Aftershokz has made some waves as one of a handful of companies daring to make “bone conduction” headphones. As the tech’s ominous name suggests, bone conduction headphones are different from your standard cans because they rest just in front of your outer ear and transmit vibrations through a bone in your head … literally. As such they don’t block out the surrounding sounds, leaving you free to bike, run, or otherwise cruise around without missing important aural cues — like a bus bearing down on you at high speed. The company’s latest model, the Trekz Titanium, is making its official crowdfunding debut today on Indiegogo, and Aftershokz says they take the bone-buzzing tech to a whole new level.

While the previously-released Aftershokz BlueEZ impressed us with their ability to let us jam out while burning up the bike lane without the fear of automotive annihilation, it’s true that the sound didn’t deliver the kind of intimate experience you’d get from a traditional headphone. But Aftershockz claims the Trekz Titanium will improve the aural experience while preserving the freedom bone conduction headphones provide.

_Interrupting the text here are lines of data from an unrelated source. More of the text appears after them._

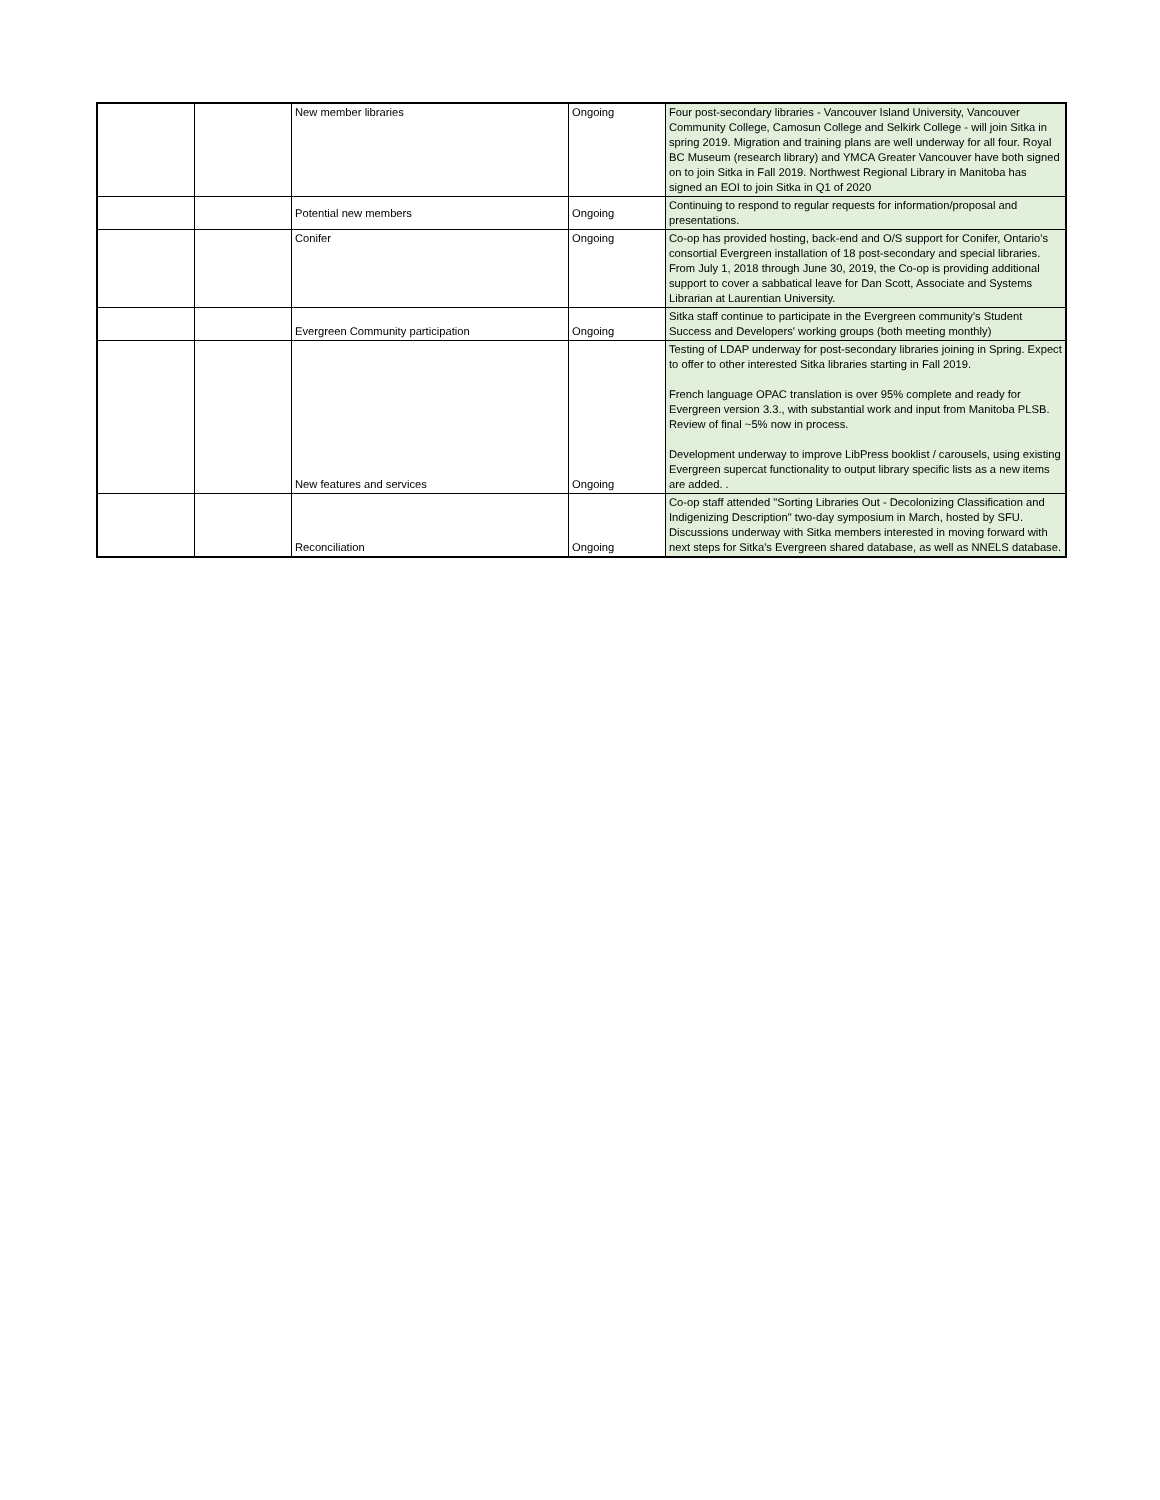| | | New member libraries | Ongoing | Four post-secondary libraries - Vancouver Island University, Vancouver Community College, Camosun College and Selkirk College - will join Sitka in spring 2019. Migration and training plans are well underway for all four. Royal BC Museum (research library) and YMCA Greater Vancouver have both signed on to join Sitka in Fall 2019. Northwest Regional Library in Manitoba has signed an EOI to join Sitka in Q1 of 2020 |
| | | Potential new members | Ongoing | Continuing to respond to regular requests for information/proposal and presentations. |
| | | Conifer | Ongoing | Co-op has provided hosting, back-end and O/S support for Conifer, Ontario's consortial Evergreen installation of 18 post-secondary and special libraries. From July 1, 2018 through June 30, 2019, the Co-op is providing additional support to cover a sabbatical leave for Dan Scott, Associate and Systems Librarian at Laurentian University. |
| | | Evergreen Community participation | Ongoing | Sitka staff continue to participate in the Evergreen community's Student Success and Developers' working groups (both meeting monthly) |
| | | New features and services | Ongoing | Testing of LDAP underway for post-secondary libraries joining in Spring. Expect to offer to other interested Sitka libraries starting in Fall 2019. French language OPAC translation is over 95% complete and ready for Evergreen version 3.3., with substantial work and input from Manitoba PLSB. Review of final ~5% now in process. Development underway to improve LibPress booklist / carousels, using existing Evergreen supercat functionality to output library specific lists as a new items are added. . |
| | | Reconciliation | Ongoing | Co-op staff attended "Sorting Libraries Out - Decolonizing Classification and Indigenizing Description" two-day symposium in March, hosted by SFU. Discussions underway with Sitka members interested in moving forward with next steps for Sitka's Evergreen shared database, as well as NNELS database. |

To that end, the Trekz Titanium boast a new twist on the original design via a technology dubbed PremiumPitch+. Aftershokz doesn’t give up  much on how PremiumPitch+ works, they simply describe the tech as a “patented solution” to the common complaints of weak bass response and sound leakage that often plague bone conductors. In addition, the new ‘phones boast another buzzword-technology called LeakSlayer, designed to further help keep your tunes from bugging the world around you.

Introducing AfterShokz Trekz Titanium

As for the build, naturally Trekz Titanium’s halo band sports … titanium at the core, designed to offer strength and flexibility as you move through your sporting activities. In addition, the plastic exterior is sweat- and dust-resistant so you can get your workout on without worrying about shorting out (or funking up) your cans.

And in case you hadn’t noticed, these babies pack Bluetooth for wireless connection to your device. They also offer amenities like voice-activated playback controls through a personal assistant called “Audrey Says,” as well as noise-cancelling mics for fielding phone calls on the go. Battery run-time for the headphones is estimated at around six hours, which definitely isn’t fantastic, but there is a 15-minute boost-charge feature which is claimed to provide enough playback time to “get you through a long workout or a marathon.”

If you’re still not convinced about the Trekz Titanium will sound good, know this isn’t all that onerous of an investment: As of the time of publication, the cans are available at an Earlybird special on Indiegogo for just $80, moving up from there to the eventual $130 MSRP once the crowdfunding campaign concludes. And since Aftershokz has been at this for awhile, you can be fairly certain you’re not throwing down cash for some concept cans that will never make it off the workbench.

If you love listening to music on the go, but aren’t so crazy about that hope-I-don’t-get-hit-by-a-bus feeling, the new Trekz Titanium might just be worth checking out. The headphones are available for pledges at their Indiegogo page now.